Dean Miller always calls me when he is planting or harvesting on one farm that used to be mine. The call came this weekend, and I was able to catch him on his last round-and-a-half of beans. He had the ‘little” combine, so he was getting only 30 feet at a time. I am so old that I remember when Carl Stokes upgraded from 12 feet to 16 on our farm.

I have been saying all summer that we mostly were getting enough rain in Ashtabula County, so I was surprised to get out of my wife’s car and find the headland powder dry. I was shuffling up little clouds of dust as I walked.

The combines were running hard in my part of the country the last few days, and farmers were mostly happy with yields, although they were not seeing the records I had predicted. The beans were clean and tall, and the fields were hard enough that even here in the Swamp Belt, the semis could back into the fields.

That mostly ended Monday in the north with a hard shower, and more rain is predicted Wednesday through Friday. It remains to be seen if we can continue an early harvest.

Markets

As happy as early conditions have made farmers, the prices have not. Talk at the Farm Science Review, according to our reporter on the scene, was how to pay for $300,000 combines with $3 corn. That is, if the corn was worth that much, and the combines were that cheap!

As I study the charts this morning, I see some sign of help for both corn and soybeans. That doesn’t mean much, because at heart I am still a farmer, and still think like one. The key is being able to look at a chart and imagine that it has to turn higher. Just slug the grain into the bin and bet on higher prices!

Look at the November bean chart. What I see, or am hoping I see, is a strong line of support. We have had price cycles recently, and they all stop going down at the same price level. That’s the line of support — connect the dots of the lows.

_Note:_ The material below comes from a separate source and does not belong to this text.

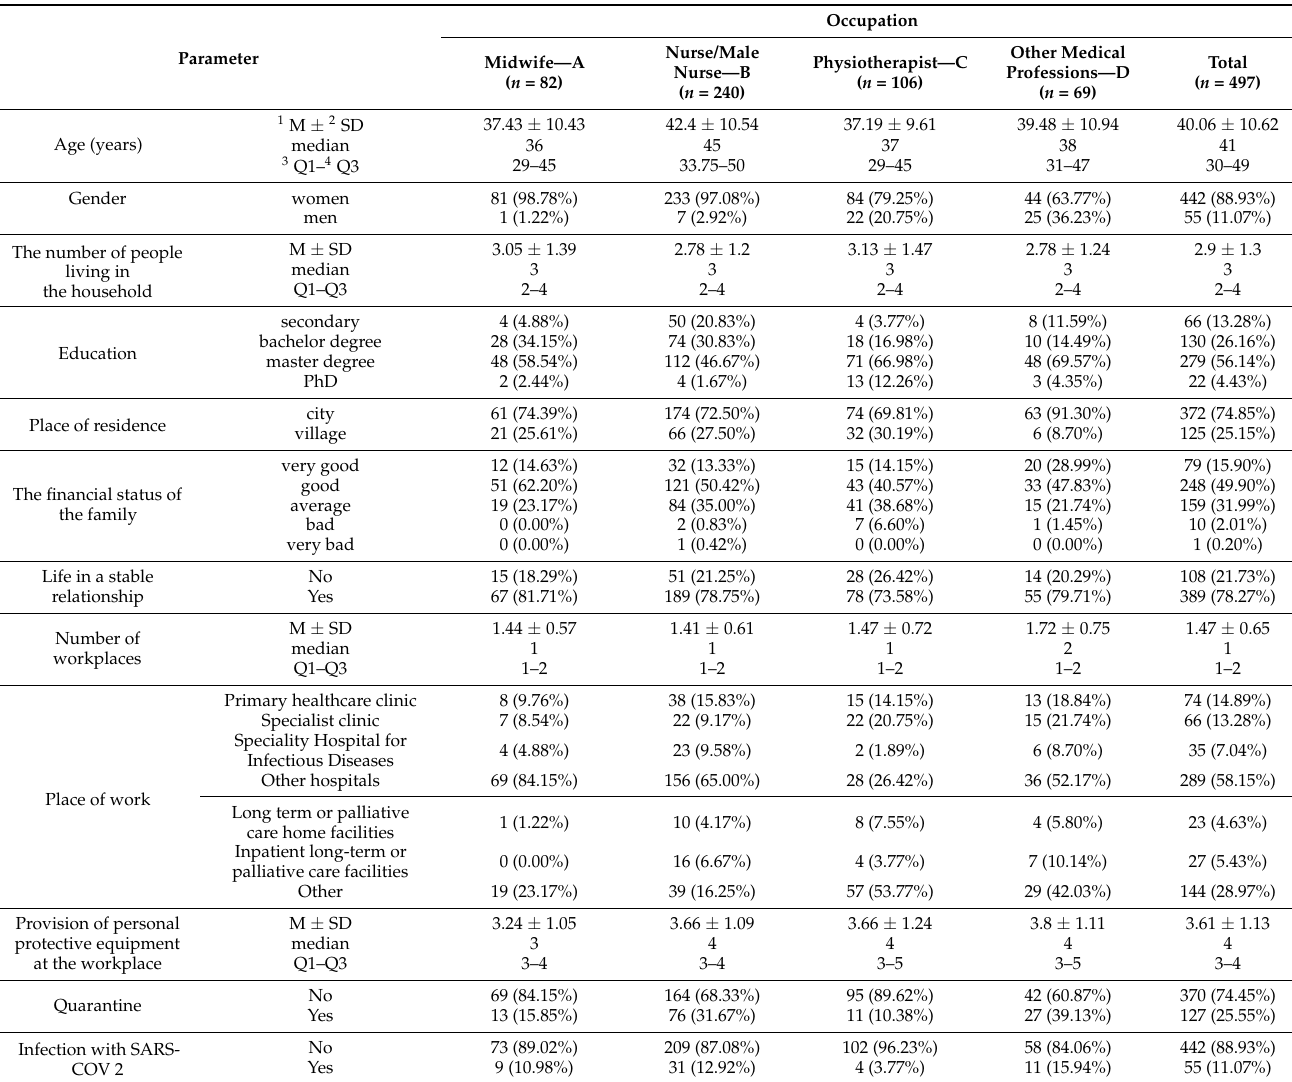
Table 1. The characteristics of the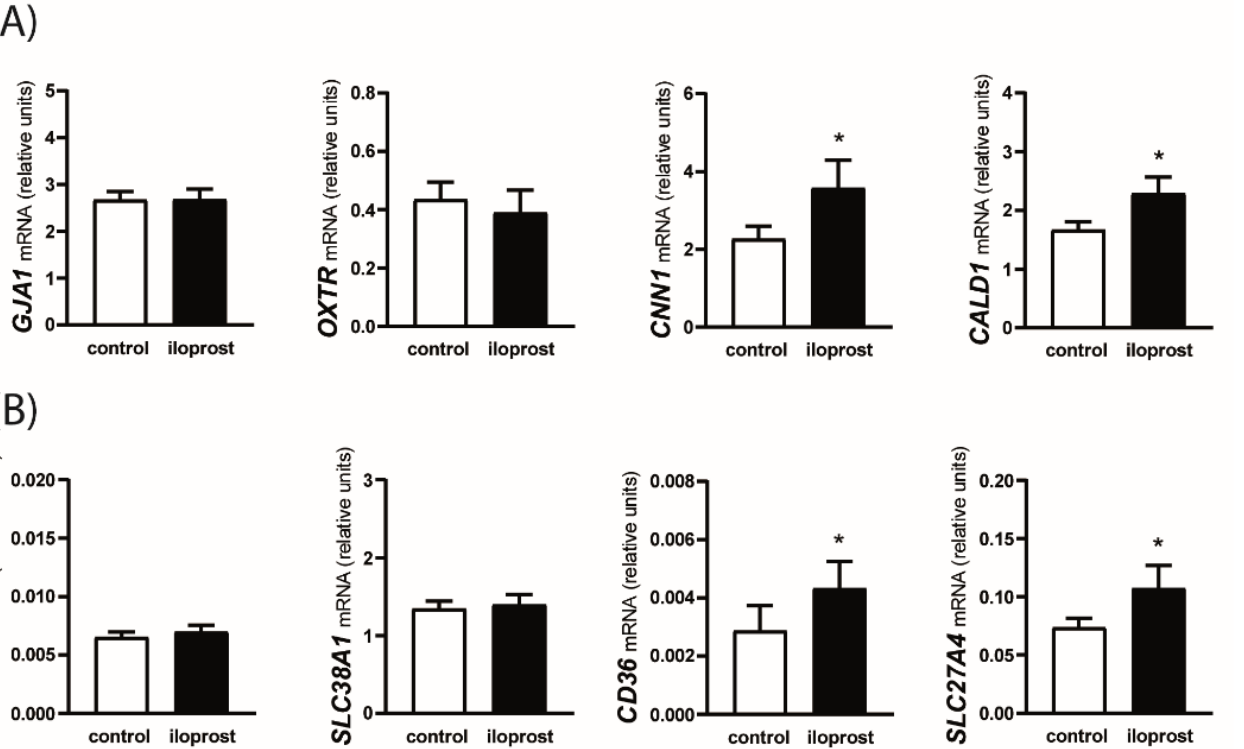
Figure 3. Effect of prostaglandin I2 (PGI2; prostacyclin) analog, iloprost, on the mRNA expression of contractility-related genes (panel A ; GJA1, OXTR, CNN1, and CALD1 ) and genes encoding trans- porters (panel B ) of glucose ( SCL5A1 ), amino acids ( SLC38A1 ), and fatty acids ( CD36 and SLC27A4 ) in the myometrium. Myometrial explants were incubated for 8 h without (control) or with 1 µM of iloprost. Values from real-time PCR for each studied mRNA transcript were normalized to geomet- ric averaging of GAPDH and HPRT1 mRNA expression. Data are expressed as the mean ± SEM ( n = 6). Asterisk specifies the difference compared with the control value (* p < 0.05).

This morning (Sept. 27), we are off the bottom at 9.47 3/4, up two and a half cents after an ugly (down 21 1/2 cents) Friday. Harvest is here, and this is the classic case of harvest pressure on futures prices.

Both directions

We had follow-through Monday (another dime down), but this morning’s slip higher feels good.

On Aug. 22, were had a $10.20 high, then made a low at $9.37 on Sept. 1. By the 12th, we were back to 9.90, then slipped to 9.40 3/4 on the 14th. On Sept. 20, we hit 9.94, then slid to 9.43 3/4 on the 26th, Monday.

So, we are having lower highs, which is not good, but the support just above 9.40 is harder every time we go down there and bounce off.

Corn futures are a little different, but still encouraging. There we are having three cycles of highs that are noticeably lower, but lows that are noticeably higher. (You have to think about that for a moment.)

Nearing the point

The technicians are drawing lines that look like what they call a pennant formation. That is, it forms a triangle with the point to the right side. The problem with a pennant is that we will eventually break out of the formation when it gets near the point.

It remains to be seen if prices break out to the upside or go down. The optimist (farmer) in me says that we break to the top and start firming up prices.

Remember, Pappy said there are three types of people in this world: optimists, realists, and pessimists. No pessimists farm, and very few realists do!

Unfortunately, the realist in me (sorry, Dad!) says that we are harvesting a record crop and we will struggle to move prices higher as we look at the piles of grain we need to chew through.

The optimist, however, remembers the old saw: The cure for low prices is low prices. When the users become convinced the low is in, they will buy, and buy big. Eventually that helps.